Exercise instructions
Word for word, transcribe the data below from the line with "index tip: (941, 637)" to the line with "middle pip: (72, 382)", keeping both of those lines.

Supplied records: Begin

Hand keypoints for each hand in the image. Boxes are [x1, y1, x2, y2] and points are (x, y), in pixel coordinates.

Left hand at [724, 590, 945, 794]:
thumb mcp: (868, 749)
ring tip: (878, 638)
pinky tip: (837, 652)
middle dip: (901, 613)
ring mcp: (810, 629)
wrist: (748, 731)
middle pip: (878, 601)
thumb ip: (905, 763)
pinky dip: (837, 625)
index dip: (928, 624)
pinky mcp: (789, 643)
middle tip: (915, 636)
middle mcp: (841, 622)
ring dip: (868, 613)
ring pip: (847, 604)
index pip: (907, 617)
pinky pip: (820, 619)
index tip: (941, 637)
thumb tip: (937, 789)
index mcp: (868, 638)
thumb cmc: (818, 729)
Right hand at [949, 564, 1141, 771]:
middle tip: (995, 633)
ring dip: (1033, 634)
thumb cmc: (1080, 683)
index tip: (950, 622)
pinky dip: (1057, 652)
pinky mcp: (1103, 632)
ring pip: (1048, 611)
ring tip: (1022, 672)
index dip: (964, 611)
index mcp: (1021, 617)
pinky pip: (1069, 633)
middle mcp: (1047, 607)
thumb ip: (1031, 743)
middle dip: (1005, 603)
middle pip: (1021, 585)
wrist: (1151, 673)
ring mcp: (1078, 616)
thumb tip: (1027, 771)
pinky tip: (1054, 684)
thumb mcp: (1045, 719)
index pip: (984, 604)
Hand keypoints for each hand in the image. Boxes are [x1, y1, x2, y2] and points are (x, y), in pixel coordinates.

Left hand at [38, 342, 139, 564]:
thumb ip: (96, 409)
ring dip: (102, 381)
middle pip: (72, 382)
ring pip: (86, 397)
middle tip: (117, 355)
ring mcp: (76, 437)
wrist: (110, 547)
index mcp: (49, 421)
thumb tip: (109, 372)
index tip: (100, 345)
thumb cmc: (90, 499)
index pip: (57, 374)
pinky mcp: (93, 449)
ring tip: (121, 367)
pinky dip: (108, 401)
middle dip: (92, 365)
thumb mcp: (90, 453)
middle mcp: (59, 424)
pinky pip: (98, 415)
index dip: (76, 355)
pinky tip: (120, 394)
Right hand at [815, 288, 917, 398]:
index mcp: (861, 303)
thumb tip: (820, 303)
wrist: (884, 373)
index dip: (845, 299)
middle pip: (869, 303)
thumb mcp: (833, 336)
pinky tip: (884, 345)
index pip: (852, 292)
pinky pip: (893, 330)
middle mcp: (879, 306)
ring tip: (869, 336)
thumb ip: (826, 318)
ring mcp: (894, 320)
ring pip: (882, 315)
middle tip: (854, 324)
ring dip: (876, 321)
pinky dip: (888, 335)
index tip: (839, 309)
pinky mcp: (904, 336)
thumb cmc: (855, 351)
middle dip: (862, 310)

Supplied records: End

Reply
index tip: (941, 637)
thumb tip: (937, 789)
index mcp: (868, 638)
thumb cmc: (818, 729)
Right hand at [949, 564, 1141, 771]:
middle tip: (995, 633)
ring dip: (1033, 634)
thumb cmc: (1080, 683)
index tip: (950, 622)
pinky dip: (1057, 652)
pinky mcp: (1103, 632)
ring pip: (1048, 611)
ring tip: (1022, 672)
index dip: (964, 611)
index mcp: (1021, 617)
pinky pip: (1069, 633)
middle mcp: (1047, 607)
thumb ip: (1031, 743)
middle dip: (1005, 603)
middle pip: (1021, 585)
wrist: (1151, 673)
ring mcp: (1078, 616)
thumb tip: (1027, 771)
pinky tip: (1054, 684)
thumb mcp: (1045, 719)
index pip: (984, 604)
Hand keypoints for each hand in the image. Boxes are [x1, y1, x2, y2] and points are (x, y), in pixel coordinates.

Left hand at [38, 342, 139, 564]:
thumb ip: (96, 409)
ring dip: (102, 381)
middle pip: (72, 382)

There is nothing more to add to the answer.